Kutxa sells first cédulas since mass Moody’s downgrades
Kutxa yesterday (Thursday) sold the first cédulas benchmark since Moody’s cut most of the Spanish covered bonds it rates last Friday (25 March).
The Spanish savings bank sold a Eu600m four year deal via Banco Bilbao Vizcaya Argentaria, HSBC, JP Morgan, LBBW and Natixis.
The deal was soft-sounded at 240bp over mid-swaps and in less than one and a half hours the leads gathered around Eu400m of indications of interest. Official guidance of 235bp-240bp (with pricing no tighter) was then given and investors placed Eu830m of orders.
With hardly any price sensitivity in the book, the leads were able to price the issue at 235bp over.

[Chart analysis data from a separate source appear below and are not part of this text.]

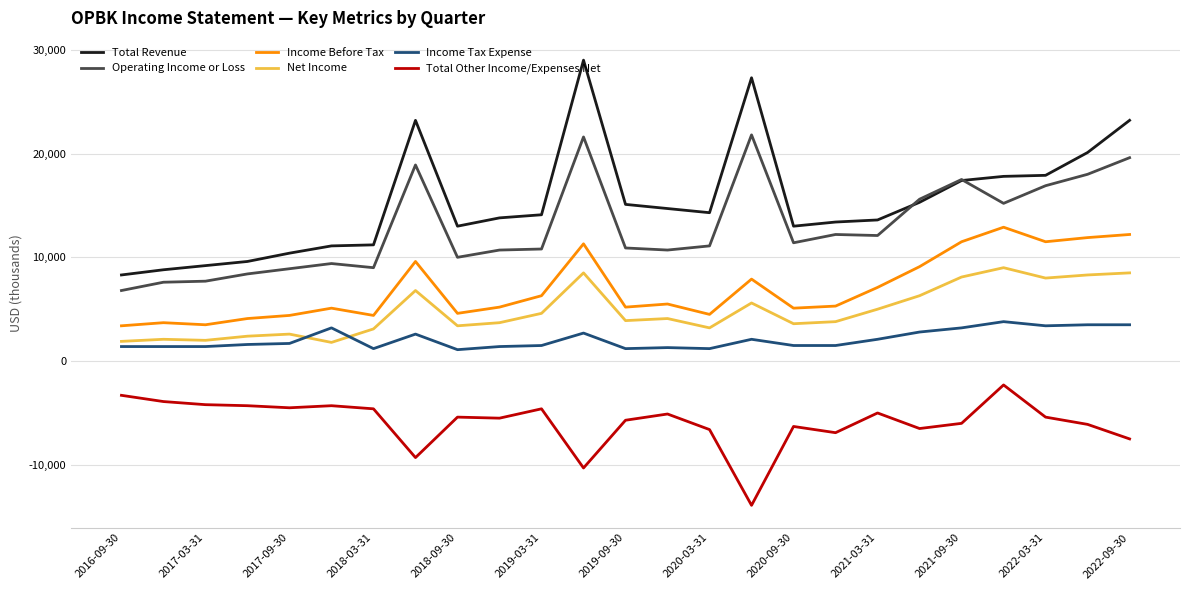

List the series in order of their peak value, highest first.

Total Revenue, Operating Income or Loss, Income Before Tax, Net Income, Income Tax Expense, Total Other Income/Expenses Net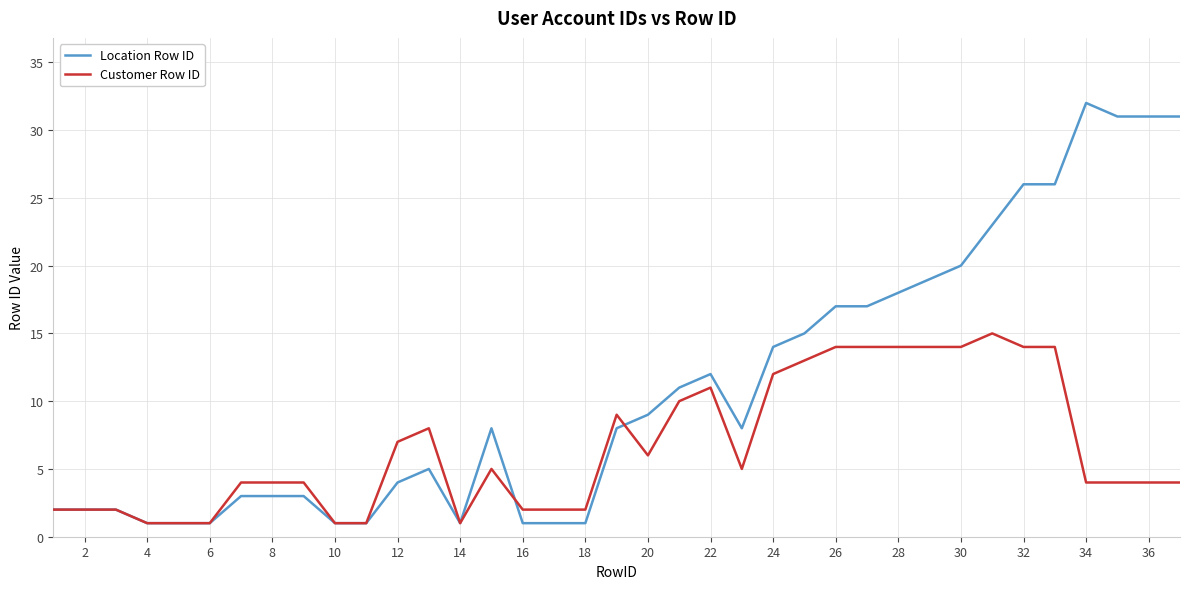

True or false: Customer Row ID has more than 2 points higher than both neighbors.

True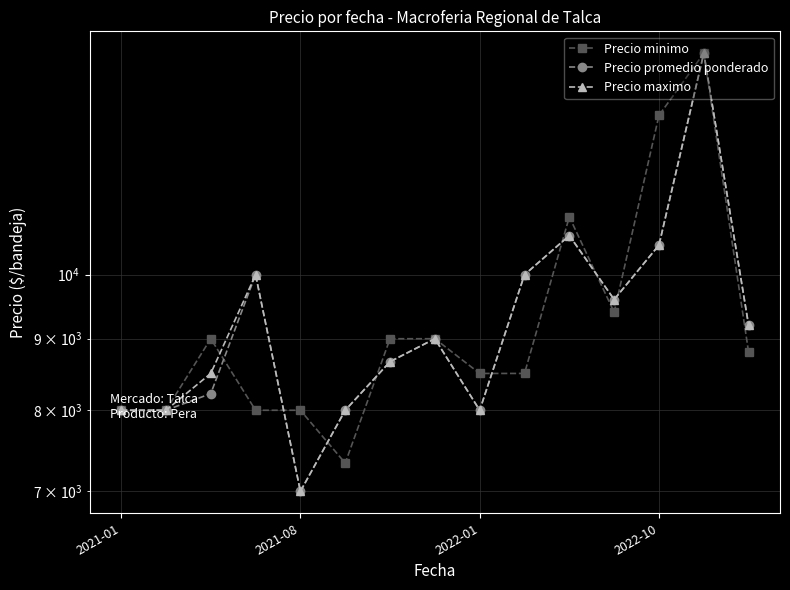

True or false: Precio minimo has more than 2 points higher than both neighbors.

True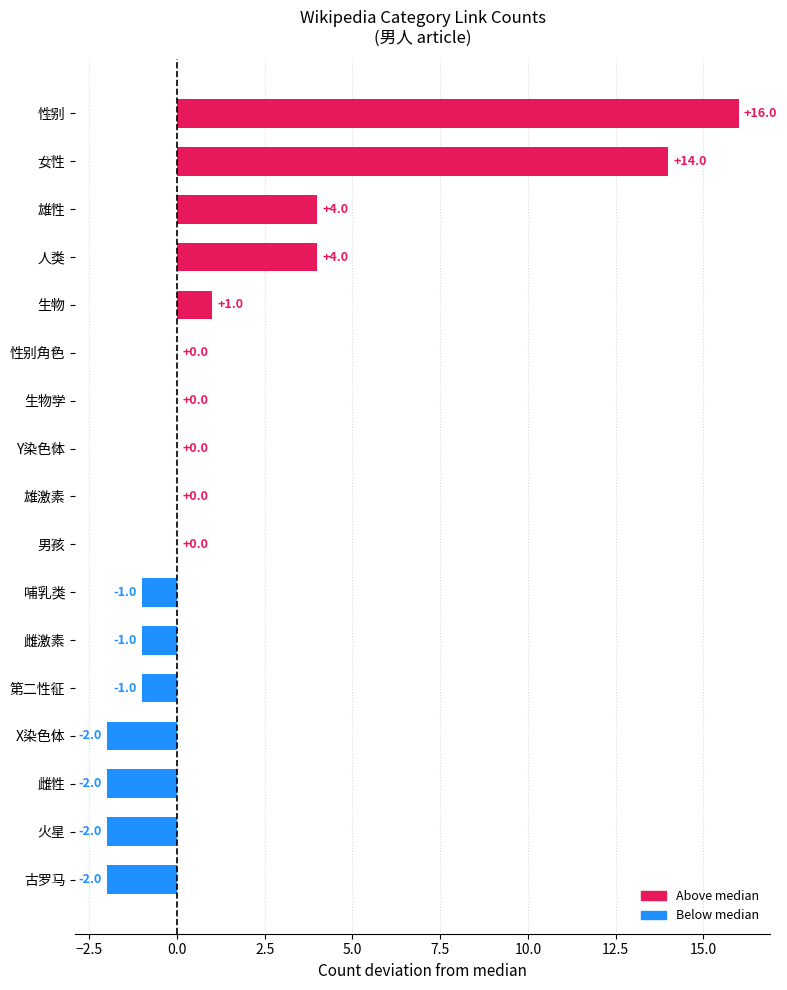

What is the ratio of the value at 性别 to the value at 雄性?

4.0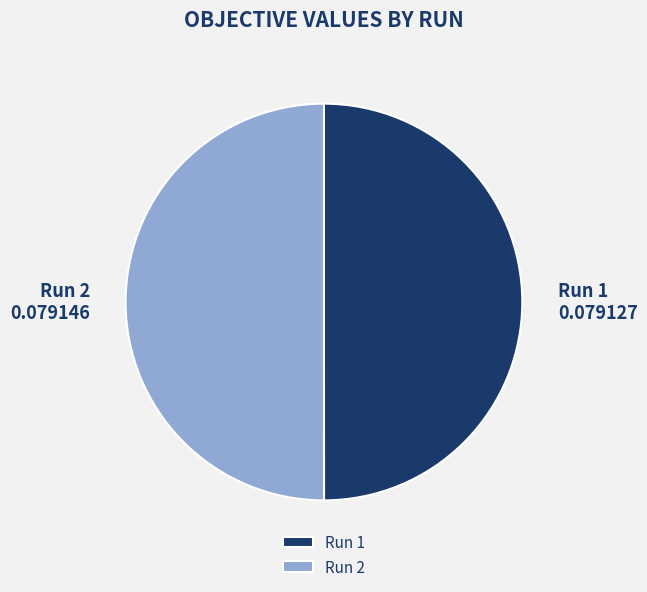

True or false: Run 1 accounts for 57% of the total.

False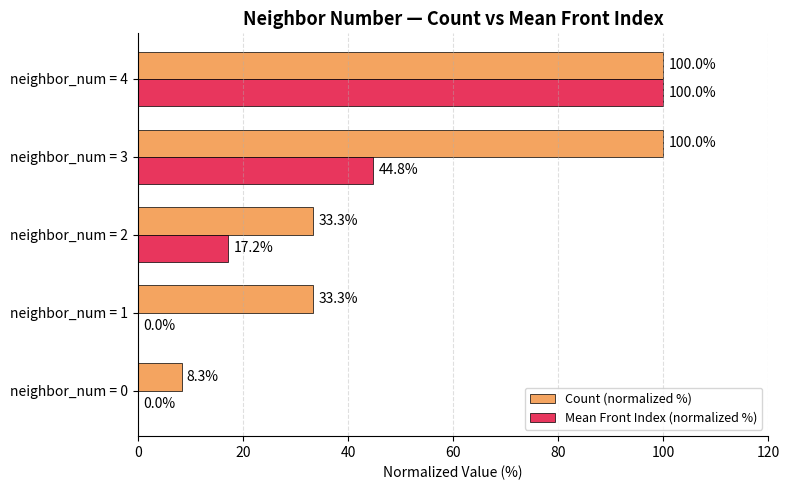

How many values in the Count (normalized %) series exceed 33?

4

The Eu600m size was the top of the Eu500m-Eu600m range planned for the deal.
The issuer benefited from strong support from domestic investors, who took 55% of the paper, with Scandinavia taking 18%, Germany and Austria taking 9%, the UK and Ireland 8%, Italy 5%, France 3%, and others 2%. Asset managers were allocated 49%, banks 22%, central banks 17%, insurance companies 7%, and others 5%.
Kutxa (Caja de Ahorros y Monte de Piedad de Gipuzkoa y San Sebastián) achieved pricing inside that of a four year cédulas it launched in November. That deal was launched at 245bp over and was trading at 225bp before this week’s new issue was launched.
A syndicate official at one of the leads said that Kutxa’s deal had been helped by the issuer’s profile.
“Kutxa is an infrequent issuer,” he said. “It is a very good name. Its ratios are very solid, with its tier one ratio high, and the Basque region is solid, too.
“It was also not downgraded by Moody’s – it is not rated by them.”
The cédulas are rated AAA by Standard & Poor’s.
Moody’s last week cut 18 cédulas programmes and 58 multi-cédulas transactions.